Ethnopharmacological relevance: The genus Warburgia (Canellaceae) is represented
by several medicinal trees found exclusively on the African continent. Traditionally,
extracts and products produced from Warburgia species are regarded as important natural African antibiotics and have been used
extensively as part of traditional healing practices for the treatment of
fungal, bacterial and protozoal infections in both humans and animals.
Aim of the review: To collate and review the fragmented information on the ethnobotany, phytochemistry and biological activities of ethnomedicinally important Warburgia species and present recommendations for future research.
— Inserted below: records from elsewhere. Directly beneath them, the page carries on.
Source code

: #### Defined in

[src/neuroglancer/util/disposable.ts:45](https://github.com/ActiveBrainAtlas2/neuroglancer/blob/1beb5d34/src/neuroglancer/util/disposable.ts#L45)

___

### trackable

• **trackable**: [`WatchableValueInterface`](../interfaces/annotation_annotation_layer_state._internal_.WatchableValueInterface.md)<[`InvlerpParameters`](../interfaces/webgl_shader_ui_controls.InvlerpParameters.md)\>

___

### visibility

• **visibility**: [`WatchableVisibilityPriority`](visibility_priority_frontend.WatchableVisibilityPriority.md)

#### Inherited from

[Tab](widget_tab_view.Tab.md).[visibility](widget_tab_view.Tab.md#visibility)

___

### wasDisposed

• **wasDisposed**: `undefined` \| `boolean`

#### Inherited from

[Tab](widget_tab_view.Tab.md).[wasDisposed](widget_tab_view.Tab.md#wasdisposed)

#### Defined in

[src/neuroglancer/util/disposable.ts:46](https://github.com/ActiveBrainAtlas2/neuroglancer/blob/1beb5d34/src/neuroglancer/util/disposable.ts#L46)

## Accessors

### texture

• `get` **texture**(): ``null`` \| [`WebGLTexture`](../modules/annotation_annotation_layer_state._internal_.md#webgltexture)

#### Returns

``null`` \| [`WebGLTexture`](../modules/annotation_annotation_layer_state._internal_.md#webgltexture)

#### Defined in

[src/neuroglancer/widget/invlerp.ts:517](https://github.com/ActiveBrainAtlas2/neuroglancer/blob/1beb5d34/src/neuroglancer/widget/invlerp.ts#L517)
Materials and methods: Peer-reviewed articles using "Warburgia” as search term ("all fields”) were retrieved from Scopus, ScienceDirect, SciFinder and Google Scholar with no specific time frame set for the search. In addition, various books were consulted that contained botanical and ethnopharmacological information.Results: The ethnopharmacology, phytochemistry and biological activity of Warburgia are reviewed. Most of the biological activities are attributed to the drimane sesquiterpenoids, including polygodial, warburganal, muzigadial, mukaadial and ugandensial, flavonoids and miscellaneous compounds present in the various species. In addition to anti-infective properties, Warburgia extracts are also used to treat a wide range of ailments, including stomach aches, fever and headaches, which may also be a manifestation of infections. The need to record anecdotal evidence is emphasized and conservation efforts are highlighted to contribute to the protection and preservation of one of Africa’s most coveted botanical resources.